• **Problem**: Please transcribe everything in the records below from the line containing "олее полезно?" down to the line containing "тся в объёме, что даёт возможность", including both of those lines.

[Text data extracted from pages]
☆ ☆ ☆ ☆ ☆ ☆ ☆

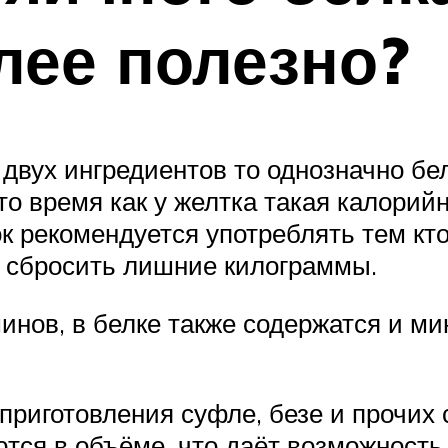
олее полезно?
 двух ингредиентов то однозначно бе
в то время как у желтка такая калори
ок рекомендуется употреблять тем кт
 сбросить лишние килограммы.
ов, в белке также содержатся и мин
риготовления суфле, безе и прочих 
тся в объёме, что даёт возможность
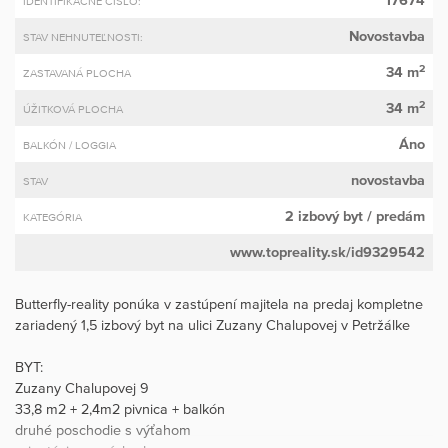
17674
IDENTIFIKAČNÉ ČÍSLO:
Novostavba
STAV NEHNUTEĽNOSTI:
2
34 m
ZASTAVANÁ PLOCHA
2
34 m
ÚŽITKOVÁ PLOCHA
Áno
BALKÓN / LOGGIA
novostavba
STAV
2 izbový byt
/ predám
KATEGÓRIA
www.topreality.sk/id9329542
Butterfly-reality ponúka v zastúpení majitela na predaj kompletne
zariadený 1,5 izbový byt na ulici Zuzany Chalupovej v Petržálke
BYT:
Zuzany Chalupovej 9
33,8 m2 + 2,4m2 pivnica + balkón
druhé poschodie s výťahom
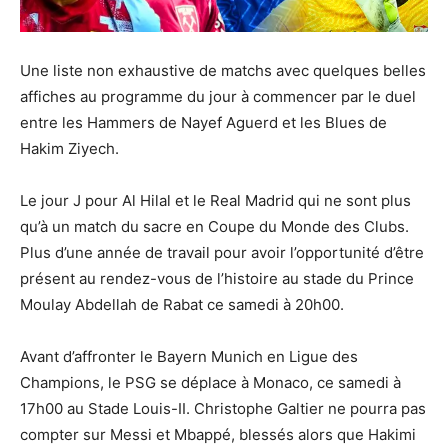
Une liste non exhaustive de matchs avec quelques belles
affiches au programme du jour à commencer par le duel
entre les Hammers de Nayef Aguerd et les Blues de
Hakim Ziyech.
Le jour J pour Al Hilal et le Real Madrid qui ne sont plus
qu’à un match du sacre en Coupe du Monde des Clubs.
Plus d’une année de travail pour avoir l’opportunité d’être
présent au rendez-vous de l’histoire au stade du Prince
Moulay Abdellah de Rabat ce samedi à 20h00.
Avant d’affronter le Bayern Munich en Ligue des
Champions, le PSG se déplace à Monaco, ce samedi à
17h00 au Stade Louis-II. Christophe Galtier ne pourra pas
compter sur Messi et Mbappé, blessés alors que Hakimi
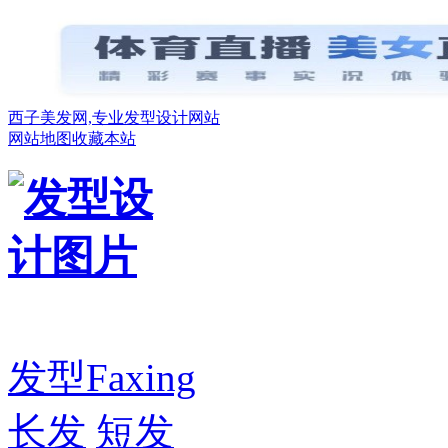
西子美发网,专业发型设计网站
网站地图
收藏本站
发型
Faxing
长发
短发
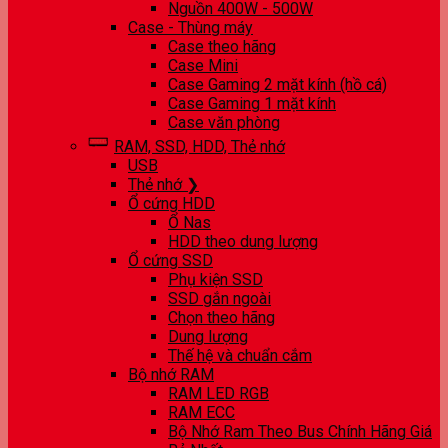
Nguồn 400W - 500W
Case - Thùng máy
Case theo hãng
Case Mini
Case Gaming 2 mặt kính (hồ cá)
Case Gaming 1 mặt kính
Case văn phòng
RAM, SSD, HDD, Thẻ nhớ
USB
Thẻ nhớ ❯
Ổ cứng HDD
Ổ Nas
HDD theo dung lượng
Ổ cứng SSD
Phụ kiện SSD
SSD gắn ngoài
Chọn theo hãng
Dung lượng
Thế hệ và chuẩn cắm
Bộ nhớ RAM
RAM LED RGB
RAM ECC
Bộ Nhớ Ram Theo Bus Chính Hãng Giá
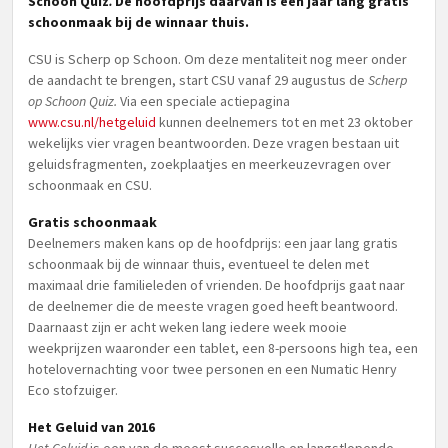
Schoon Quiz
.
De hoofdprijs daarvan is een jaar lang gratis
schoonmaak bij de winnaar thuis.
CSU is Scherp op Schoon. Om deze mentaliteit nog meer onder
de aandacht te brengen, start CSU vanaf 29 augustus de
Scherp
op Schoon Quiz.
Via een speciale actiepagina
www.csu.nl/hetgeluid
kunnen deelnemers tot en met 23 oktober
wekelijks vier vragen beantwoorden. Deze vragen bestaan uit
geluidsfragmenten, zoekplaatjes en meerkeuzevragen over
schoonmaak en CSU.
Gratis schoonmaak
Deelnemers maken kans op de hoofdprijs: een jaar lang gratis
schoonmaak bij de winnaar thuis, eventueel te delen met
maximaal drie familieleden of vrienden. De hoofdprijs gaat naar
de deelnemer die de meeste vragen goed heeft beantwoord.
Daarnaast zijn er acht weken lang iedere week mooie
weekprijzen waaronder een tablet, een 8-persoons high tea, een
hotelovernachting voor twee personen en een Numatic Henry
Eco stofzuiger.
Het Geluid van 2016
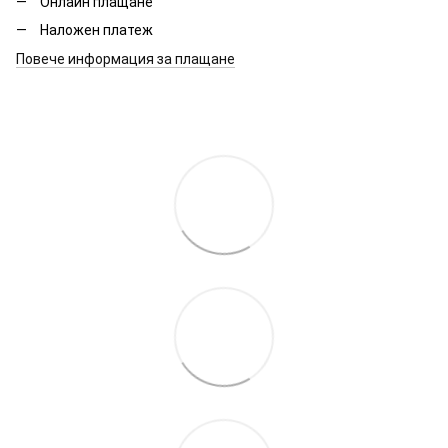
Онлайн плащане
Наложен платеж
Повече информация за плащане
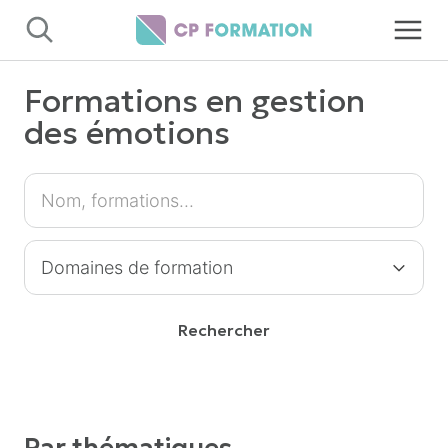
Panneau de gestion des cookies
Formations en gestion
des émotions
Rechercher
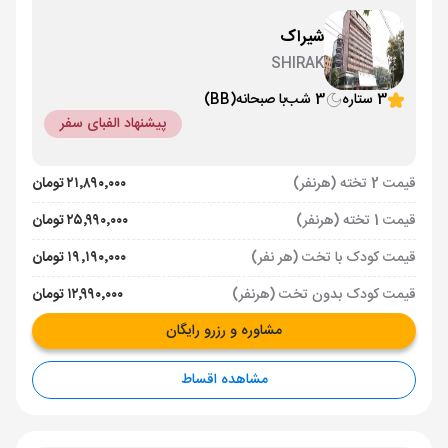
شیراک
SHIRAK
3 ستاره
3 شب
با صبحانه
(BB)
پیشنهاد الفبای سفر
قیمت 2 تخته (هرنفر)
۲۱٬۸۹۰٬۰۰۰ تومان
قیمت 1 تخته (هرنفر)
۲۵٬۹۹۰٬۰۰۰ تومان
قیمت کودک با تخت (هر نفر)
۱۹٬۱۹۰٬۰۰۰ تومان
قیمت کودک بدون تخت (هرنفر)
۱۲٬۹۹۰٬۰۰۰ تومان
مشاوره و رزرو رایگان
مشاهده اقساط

☆ ☆ ☆ ☆ ☆ ☆ ☆

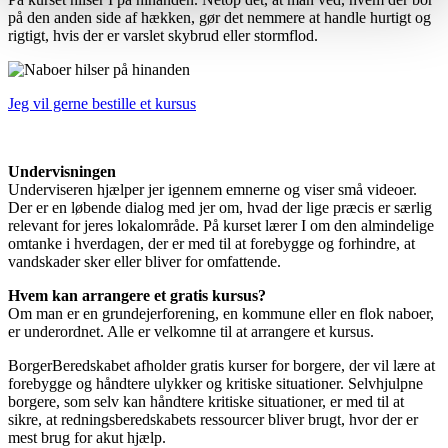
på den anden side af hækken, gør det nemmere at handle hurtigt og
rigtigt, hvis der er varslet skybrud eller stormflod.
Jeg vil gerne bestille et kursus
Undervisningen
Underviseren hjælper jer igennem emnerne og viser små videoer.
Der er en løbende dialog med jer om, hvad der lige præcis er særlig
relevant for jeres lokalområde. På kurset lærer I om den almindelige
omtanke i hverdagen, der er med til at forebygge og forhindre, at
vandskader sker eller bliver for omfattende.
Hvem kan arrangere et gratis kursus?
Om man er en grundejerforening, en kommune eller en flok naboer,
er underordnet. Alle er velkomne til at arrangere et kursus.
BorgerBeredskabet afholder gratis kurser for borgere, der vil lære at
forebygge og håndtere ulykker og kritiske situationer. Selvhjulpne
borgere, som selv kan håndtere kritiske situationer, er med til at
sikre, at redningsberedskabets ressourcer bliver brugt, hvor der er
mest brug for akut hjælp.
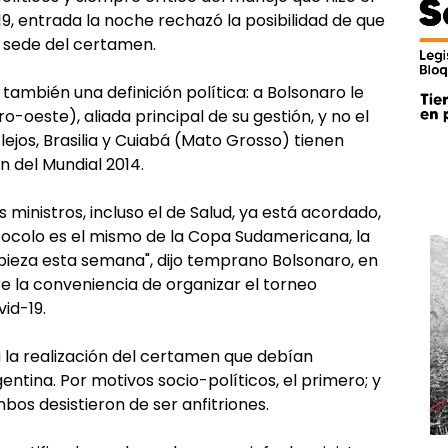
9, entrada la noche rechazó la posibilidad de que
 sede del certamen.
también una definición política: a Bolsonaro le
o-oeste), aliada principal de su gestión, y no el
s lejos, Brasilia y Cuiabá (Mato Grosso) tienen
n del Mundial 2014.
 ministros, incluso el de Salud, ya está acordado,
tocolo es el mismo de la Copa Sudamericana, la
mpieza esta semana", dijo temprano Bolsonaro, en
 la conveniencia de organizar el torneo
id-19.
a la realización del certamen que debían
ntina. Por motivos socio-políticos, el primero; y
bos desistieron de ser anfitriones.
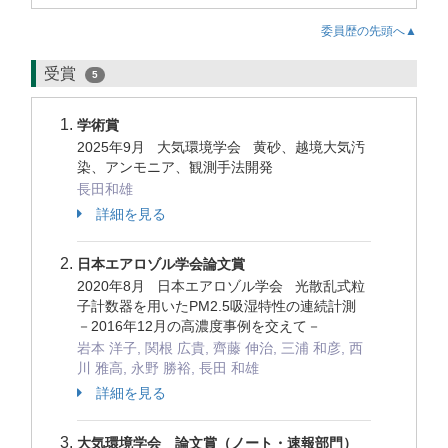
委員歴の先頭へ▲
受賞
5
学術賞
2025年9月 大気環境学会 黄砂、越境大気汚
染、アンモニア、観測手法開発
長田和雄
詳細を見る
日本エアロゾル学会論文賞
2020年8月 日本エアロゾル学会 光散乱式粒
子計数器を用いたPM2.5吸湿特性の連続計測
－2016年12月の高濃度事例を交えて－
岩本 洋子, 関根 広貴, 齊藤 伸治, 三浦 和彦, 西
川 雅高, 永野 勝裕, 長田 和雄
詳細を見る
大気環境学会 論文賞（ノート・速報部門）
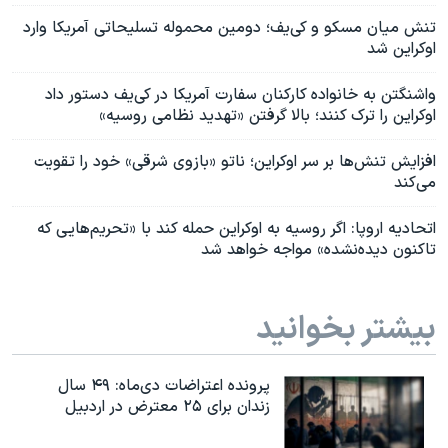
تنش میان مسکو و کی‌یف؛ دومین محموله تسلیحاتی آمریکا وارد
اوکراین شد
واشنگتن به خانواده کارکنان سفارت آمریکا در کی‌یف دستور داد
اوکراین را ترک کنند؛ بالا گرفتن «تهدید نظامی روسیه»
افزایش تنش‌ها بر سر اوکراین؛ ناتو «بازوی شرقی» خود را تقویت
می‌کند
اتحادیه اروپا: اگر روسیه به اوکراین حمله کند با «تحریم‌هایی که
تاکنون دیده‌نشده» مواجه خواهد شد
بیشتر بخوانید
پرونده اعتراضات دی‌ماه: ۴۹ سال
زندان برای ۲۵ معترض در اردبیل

☆ ☆ ☆ ☆ ☆ ☆ ☆

• **Result of the exercise**:
олее полезно?
 двух ингредиентов то однозначно бе
в то время как у желтка такая калори
ок рекомендуется употреблять тем кт
 сбросить лишние килограммы.
ов, в белке также содержатся и мин
риготовления суфле, безе и прочих 
тся в объёме, что даёт возможность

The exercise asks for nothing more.